Sabine Hoppe hat Mitte Oktober vergangenen Jahres das Amt der Ortsbürgermeisterin in Stemmern übernommen. Die Parteilose will in ihrer Amtszeit unter anderem den Zusammenhalt unter den 213 Stemmeranern stärken.

Stemmern l "Ich möchte versuchen, die Menschen im Ort ein bisschen näher zusammenzubringen", sagt Sabine Hoppe. Die 39-Jährige steht seit Oktober vergangenen Jahres als Bürgermeisterin an der Spitze des Ortschaftsrates. Zusammen mit ihrem Stellvertreter Dirk Schünemann und Ralf Schiller bilden die drei Parteilosen den Ortschaftsrat Stemmern. Alle drei sind als Einzelbewerber von den Stemmeranern in den Ortschaftsrat gewählt worden.

Wie Sabine Hoppe sagt, ist sie vor zwölf Jahren nach Stemmern gekommen. Damals seien die Feste im Ort noch ganz gut besucht gewesen. Was mit der Zeit bis heute abgenommen habe. Deshalb sei die Mutter zweier Kinder angetreten, den Zusammenhalt unter den Menschen in Stemmern zu stärken. Um das Unterdorf mit dem Oberdorf an einem Strang für Stemmern ziehen zu lassen. Sabine Hoppe will die in Stemmern vorhandenen Kräfte bündeln und einen Dachverein gründen. "Die kleinen Vereine sollen unter einem Dach laufen, da es dann einfacher ist, an Geld zu kommen", ist sich die Ortsbürgermeisterin sicher. Der Ortschaftsrat wolle sich Gedanken machen, wie es gelingen könne, trotz einer leeren Gemeindekasse weiter Geld für freiwillige Aufgaben aufzutreiben. Die Heimatstube oder der Sportverein könnten von diesem neuen Modell der Finanzierung profitieren, wenn es gelinge, Geldgeber zu gewinnen.

"Es ist nur vernünftig, dass sich die Feuerwehren zusammenschließen"

Als eine ihrer ersten Amtshandlungen hatte Sabine Hoppe interessierte Einwohner zu einem Ortsrundgang durch Stemmern eingeladen. Sie wollte von den Leuten erfahren, wo sie die Schwerpunkte in der Entwicklung des Ortes sehen. Wie sie sagt, sei der Wunsch von den Bürgern geäußert worden, dass der Wildzaun am Friedhof in eine Hecke umgewandelt werden solle. Und dass die Brücke Am Föhr repariert werde.

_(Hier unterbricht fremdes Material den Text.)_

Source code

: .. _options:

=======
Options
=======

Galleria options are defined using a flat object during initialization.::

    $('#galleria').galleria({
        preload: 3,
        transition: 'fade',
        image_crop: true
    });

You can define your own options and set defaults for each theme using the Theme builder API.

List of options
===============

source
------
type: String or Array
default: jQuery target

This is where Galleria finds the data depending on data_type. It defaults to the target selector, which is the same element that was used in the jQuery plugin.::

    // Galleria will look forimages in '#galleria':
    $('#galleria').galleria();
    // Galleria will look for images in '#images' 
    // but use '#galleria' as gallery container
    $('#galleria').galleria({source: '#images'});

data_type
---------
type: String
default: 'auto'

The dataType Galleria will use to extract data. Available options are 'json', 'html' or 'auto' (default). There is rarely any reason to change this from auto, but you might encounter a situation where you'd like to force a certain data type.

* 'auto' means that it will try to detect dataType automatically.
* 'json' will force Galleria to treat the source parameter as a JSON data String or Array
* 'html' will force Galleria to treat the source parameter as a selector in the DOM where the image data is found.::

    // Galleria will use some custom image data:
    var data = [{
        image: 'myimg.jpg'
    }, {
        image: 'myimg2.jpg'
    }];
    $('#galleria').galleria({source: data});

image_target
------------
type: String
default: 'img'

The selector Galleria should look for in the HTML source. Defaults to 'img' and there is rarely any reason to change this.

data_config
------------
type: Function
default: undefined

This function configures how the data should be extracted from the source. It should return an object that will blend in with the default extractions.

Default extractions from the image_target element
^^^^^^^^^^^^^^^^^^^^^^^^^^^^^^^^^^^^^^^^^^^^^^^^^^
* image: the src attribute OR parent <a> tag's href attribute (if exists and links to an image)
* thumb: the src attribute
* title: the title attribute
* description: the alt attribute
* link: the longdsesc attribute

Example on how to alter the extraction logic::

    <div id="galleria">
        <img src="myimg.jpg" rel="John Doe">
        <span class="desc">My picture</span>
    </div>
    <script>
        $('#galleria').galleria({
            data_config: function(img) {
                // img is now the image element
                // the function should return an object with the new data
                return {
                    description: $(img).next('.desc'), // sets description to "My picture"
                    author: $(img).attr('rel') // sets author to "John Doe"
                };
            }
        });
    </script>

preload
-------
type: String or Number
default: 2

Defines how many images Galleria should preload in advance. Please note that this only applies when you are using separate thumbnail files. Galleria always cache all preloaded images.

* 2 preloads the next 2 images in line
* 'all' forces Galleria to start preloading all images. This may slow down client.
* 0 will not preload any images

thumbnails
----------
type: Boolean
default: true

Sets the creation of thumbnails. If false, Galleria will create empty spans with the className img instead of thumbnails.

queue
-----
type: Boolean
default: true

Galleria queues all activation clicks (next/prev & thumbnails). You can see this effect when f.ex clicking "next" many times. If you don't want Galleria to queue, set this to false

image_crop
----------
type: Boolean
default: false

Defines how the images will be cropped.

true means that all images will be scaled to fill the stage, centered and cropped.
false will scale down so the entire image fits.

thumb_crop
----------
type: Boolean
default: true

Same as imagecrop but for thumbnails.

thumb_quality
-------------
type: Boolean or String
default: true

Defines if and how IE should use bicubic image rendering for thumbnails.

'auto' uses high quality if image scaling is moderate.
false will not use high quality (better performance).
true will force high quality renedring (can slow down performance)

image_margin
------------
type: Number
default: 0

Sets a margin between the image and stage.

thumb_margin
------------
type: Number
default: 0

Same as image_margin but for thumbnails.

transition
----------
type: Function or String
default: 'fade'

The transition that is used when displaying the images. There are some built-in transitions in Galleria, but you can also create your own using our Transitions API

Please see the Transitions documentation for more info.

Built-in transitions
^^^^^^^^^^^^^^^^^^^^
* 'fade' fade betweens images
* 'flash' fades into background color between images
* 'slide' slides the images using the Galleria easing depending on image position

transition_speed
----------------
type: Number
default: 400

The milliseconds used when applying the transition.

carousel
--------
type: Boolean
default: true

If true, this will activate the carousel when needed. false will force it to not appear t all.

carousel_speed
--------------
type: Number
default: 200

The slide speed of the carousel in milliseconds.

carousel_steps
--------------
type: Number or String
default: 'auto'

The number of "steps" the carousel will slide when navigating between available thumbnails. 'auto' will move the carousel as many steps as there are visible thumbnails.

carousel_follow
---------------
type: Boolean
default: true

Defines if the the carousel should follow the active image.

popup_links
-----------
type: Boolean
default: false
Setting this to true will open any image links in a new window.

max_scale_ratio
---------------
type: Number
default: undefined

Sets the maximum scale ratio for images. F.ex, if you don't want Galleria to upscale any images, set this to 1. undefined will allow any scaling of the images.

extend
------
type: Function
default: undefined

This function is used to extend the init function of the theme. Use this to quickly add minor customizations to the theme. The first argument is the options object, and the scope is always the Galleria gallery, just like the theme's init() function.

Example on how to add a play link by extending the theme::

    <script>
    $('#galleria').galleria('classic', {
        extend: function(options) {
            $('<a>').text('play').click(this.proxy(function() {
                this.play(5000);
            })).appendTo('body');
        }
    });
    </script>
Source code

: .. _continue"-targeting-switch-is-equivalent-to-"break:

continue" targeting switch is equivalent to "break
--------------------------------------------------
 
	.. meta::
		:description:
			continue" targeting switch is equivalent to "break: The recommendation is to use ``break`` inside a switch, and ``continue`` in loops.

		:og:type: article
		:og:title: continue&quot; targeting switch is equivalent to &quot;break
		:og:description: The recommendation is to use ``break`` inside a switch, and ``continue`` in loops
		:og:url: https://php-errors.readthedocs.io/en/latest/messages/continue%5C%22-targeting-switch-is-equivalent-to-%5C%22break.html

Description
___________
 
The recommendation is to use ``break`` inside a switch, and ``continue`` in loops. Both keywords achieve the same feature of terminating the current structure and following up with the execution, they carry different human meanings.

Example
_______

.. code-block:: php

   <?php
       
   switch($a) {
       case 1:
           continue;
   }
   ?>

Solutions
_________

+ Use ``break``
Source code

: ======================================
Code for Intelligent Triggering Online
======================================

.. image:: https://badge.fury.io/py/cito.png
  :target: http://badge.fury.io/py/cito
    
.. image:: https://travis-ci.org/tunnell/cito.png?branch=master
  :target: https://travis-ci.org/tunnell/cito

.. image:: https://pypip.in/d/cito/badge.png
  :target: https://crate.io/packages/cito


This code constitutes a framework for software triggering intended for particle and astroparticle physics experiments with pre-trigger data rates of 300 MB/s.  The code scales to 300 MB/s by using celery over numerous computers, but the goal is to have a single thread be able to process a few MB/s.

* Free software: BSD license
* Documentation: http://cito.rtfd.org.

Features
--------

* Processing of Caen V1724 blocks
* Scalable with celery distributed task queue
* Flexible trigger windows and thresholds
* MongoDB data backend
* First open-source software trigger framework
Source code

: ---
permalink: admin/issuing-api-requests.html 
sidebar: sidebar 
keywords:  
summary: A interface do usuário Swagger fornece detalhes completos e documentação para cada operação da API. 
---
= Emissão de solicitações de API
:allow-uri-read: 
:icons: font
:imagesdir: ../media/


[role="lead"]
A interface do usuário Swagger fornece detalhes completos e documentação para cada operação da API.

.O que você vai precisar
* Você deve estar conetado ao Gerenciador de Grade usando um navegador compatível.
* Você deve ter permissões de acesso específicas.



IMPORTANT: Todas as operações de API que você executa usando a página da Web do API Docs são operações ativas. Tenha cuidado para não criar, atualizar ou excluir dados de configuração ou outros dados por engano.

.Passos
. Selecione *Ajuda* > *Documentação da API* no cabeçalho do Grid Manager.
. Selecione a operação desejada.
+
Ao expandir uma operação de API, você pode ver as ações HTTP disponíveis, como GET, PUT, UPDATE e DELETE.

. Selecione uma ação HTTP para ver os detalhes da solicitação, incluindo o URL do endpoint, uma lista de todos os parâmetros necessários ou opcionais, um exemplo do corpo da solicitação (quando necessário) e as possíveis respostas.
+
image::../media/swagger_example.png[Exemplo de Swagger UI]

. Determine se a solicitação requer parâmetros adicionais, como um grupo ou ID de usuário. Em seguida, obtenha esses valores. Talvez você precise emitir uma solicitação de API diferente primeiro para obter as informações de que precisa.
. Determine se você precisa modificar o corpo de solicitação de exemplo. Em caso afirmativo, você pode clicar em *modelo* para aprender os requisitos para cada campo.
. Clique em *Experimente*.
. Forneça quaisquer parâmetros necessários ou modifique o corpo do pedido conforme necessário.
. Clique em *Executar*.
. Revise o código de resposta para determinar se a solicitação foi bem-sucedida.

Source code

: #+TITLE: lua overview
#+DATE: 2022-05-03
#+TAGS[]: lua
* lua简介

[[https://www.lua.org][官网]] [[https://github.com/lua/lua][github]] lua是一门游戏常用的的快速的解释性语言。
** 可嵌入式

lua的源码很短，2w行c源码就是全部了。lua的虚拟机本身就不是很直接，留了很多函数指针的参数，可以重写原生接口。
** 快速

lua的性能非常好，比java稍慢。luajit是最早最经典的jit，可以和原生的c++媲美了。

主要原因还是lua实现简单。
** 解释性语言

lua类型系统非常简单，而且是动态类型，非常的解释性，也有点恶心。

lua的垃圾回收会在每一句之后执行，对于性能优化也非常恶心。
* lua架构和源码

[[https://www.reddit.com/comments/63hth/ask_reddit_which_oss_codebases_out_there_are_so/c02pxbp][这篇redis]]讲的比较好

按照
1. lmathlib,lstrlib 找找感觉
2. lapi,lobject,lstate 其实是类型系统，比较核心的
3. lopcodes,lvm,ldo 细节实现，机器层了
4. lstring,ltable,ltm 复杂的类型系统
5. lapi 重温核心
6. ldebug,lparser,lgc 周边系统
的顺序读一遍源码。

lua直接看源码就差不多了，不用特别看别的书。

Der Fusion der Feuerwehren von Stemmern, Bahrendorf und Altenweddingen zu einer Feuerwehr mit Sitz in Altenweddingen steht Sabine Hoppe aufgeschlossen gegenüber. Zumal sich die Stemmeraner Feuerwehrkameraden eindeutig für den Zusammenschluss ausgesprochen haben. "Es ist nur vernünftig, dass sich die Feuerwehren zusammenschließen", findet die Bürgermeisterin auch mit Blick auf die Einsatzbereitschaft, die in diesem Teil des Sülzetals zu gewährleisten sei.

"Es ist nicht ohne, etwas für Stemmern zu erreichen", gibt Sabine Hoppe zu verstehen. Zumal sie als Ortsbürgermeisterin zwar bei den Gemeinderatssitzung im Sülzetal ihre Meinung äußern dürfe, jedoch nicht Mitglied des Rates sei und damit auch nicht stimmberechtigt. Sabine Hoppe sei jedoch optimistisch, dass ihre Stimme im Gemeinderat gehört werden. "Meine Stimme ist laut genug", kündigt sie voller Elan an.

"Ich bin kein Freund der Massentierhaltung"

"Ich bin kein Freund der Massentierhaltung", gibt Sabine Hoppe zu verstehen. Deshalb werde sie sich weiter in der Bürgerinitiative "Für ein sauberes Sülzetal" und in der BUND-Ortsgruppe der Einheitsgemeinde gegen die in Stemmern geplante Hähnchenmastanlage einsetzen.

Da sie sich bereits vor ihrer Wahl in den Ortschaftsrat und zur Bürgermeisterin klar gegen die Anlage ausgesprochen habe, sehe Sabine Hoppe darin auch keinen Interessenskonflikt. Im Gegenteil. Viele Stemmeraner und Einwohner umliegender Orte würden ihre Bedenken gegen die Massentierhaltung quasi vor der Haustür teilen.

Wobei Sabine Hoppe annehme, dass das Landesverwaltungsamt den Bau der Anlage in diesem Jahr mit Auflagen genehmigen werde. Auf jeden Fall wolle sie am Thema Hähnchenmastanlage dranbleiben und weiter dagegen protestieren.